[Supplied passage]
Linn are purveyors of fine musical systems for your homestead, they also have a rather wonderful blog; in particular recent post ‘In Defence Of Music’ touches on a few of the themes covered here:
“Think about this, for starters: in less than 15 years, the internet has transformed recorded music from an prized possession into something presumed by a disconcerting number of web denizens to have literally no value.
Or think about the fact that not long ago, even relatively casual music fans listened to their favorite music with the care and attention one gives to something of consequence. Today, songs flood through people’s digital existences at a tempo that debilitates a sense of custody or care.
Or maybe just think about this: when you had to take yourself in the three-dimensional world to a physical retail store, flip through material items to find something of your liking, and pay actual hard currency to take possession of your music item, and when that music item might be one of only two or three you might take possession of in, maybe, a month or two, well then you damn well made sure you sat and listened hard to the thing, and plenty more than once or twice.”
Read the full article here.
As part of my documentary I’ve asked people to describe a memorable listening moment. This clip features Jeff Thompson and James Michie talking through some formative listening experiences.
Here’s a little flavour of the documentary, I recently interviewed Greg Wilson as part of the project. The full interview will be in the finished doc.

[Dataset entries]

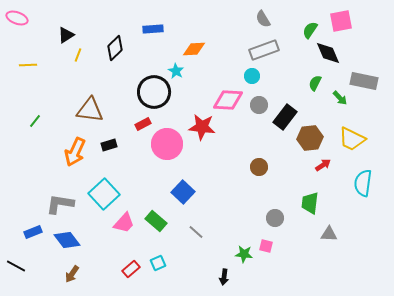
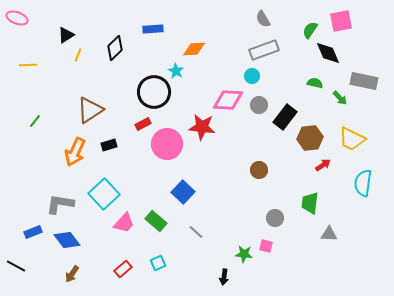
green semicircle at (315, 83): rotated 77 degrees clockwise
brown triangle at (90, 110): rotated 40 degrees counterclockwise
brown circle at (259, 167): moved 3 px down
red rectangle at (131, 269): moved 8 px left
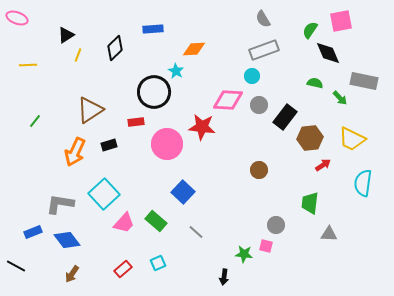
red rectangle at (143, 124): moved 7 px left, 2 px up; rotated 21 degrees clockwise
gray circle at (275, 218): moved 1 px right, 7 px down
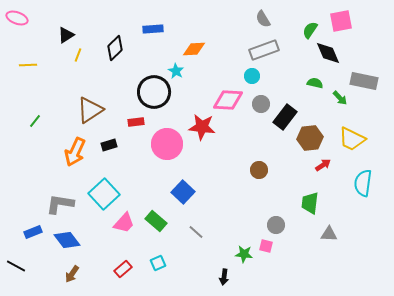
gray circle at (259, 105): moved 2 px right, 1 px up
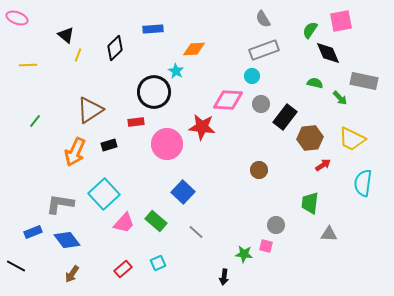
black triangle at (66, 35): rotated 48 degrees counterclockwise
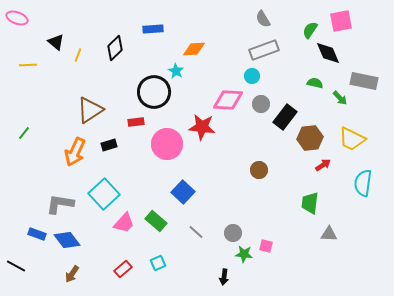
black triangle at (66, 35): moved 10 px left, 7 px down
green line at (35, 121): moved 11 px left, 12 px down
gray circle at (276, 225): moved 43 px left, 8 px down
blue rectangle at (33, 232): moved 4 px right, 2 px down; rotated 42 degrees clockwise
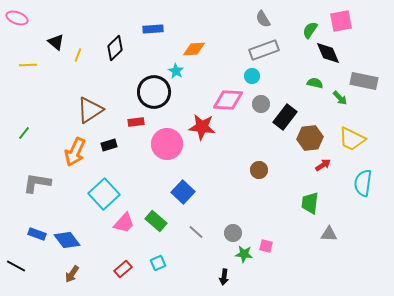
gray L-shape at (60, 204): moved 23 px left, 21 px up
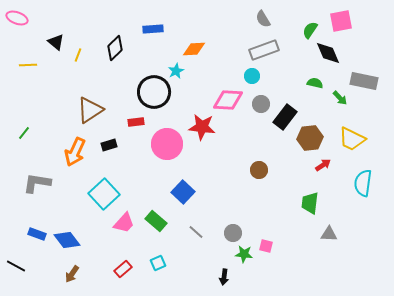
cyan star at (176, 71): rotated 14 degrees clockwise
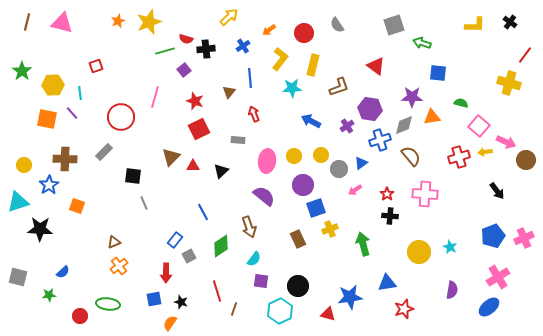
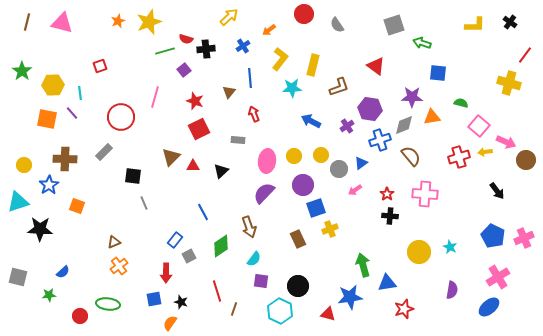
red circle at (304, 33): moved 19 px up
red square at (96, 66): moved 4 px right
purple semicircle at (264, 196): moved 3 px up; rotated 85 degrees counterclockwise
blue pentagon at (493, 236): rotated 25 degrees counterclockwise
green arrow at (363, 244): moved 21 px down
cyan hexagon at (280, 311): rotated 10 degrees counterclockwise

[Work to do]
**1.** In the blog post about listening to music, who does the author say was recently interviewed for the documentary?
**2.** Repeat the passage of the blog post about listening to music starting with "Read the full" and going on through "formative listening experiences.".
**3.** Carry on the blog post about listening to music from its final sentence.

[Results of the tasks]
**1.** Greg Wilson

**2.**
Read the full article here.
As part of my documentary I’ve asked people to describe a memorable listening moment. This clip features Jeff Thompson and James Michie talking through some formative listening experiences.

**3.**
An excellent interview with Fort Romeau up on Fact that has lots of parallels with this project. A couple of snippets:
“In contemporary life, our attention is more fractured and intermittent than at any point in human history. If you by any chance you are reading this, it’s probable you have at least 4 other browser windows open, perhaps a beeping Twitter application, two conversations on Facebook, a YouTube video paused and a song playing on Spotify all whilst checking your emails for the second time in as many minutes, to try and avoid whatever it is you are supposed to be doing on Excel/Word/Illustrator, etc”
“We simply do not pay enough attention. The activities which require most mental energy are often rushed or avoided, and our enjoyment and fulfillment consequently suffer. So I propose vinyl listening, not as a replacement, but as a vital supplement to the digital, instant, virtual world. It provides us with a connection to the physical and tangible world that we are rapidly leaving behind”
Sound familiar? read the full article here.
I recently did an interview with Chorus & Echo about this very project, have a read of it here.
The next record in Greg Wilson’s ‘Living To Music’ series is Pink Floyd’s ‘Wish You Were Here’. If you are not familiar with Greg’s series here are the details:
It’s so rare these days that you see a group of people sit quietly in a room and really listen to music. Even if that’s the intention, no sooner has the first track started than two begin talking, or maybe another answers their mobile and is chatting away to someone elsewhere. Even silence is deceptive, as on the scene ‘breaking news’ is conveyed to absent friends via text, twitter or facebook.
These people may think they’re listening, but their ears are passive – they’re hearing but not feeling what they hear. To truly listen is to actively absorb yourself without distraction – to respectfully pay the proper attention that the artist who made that music hoped it would be given.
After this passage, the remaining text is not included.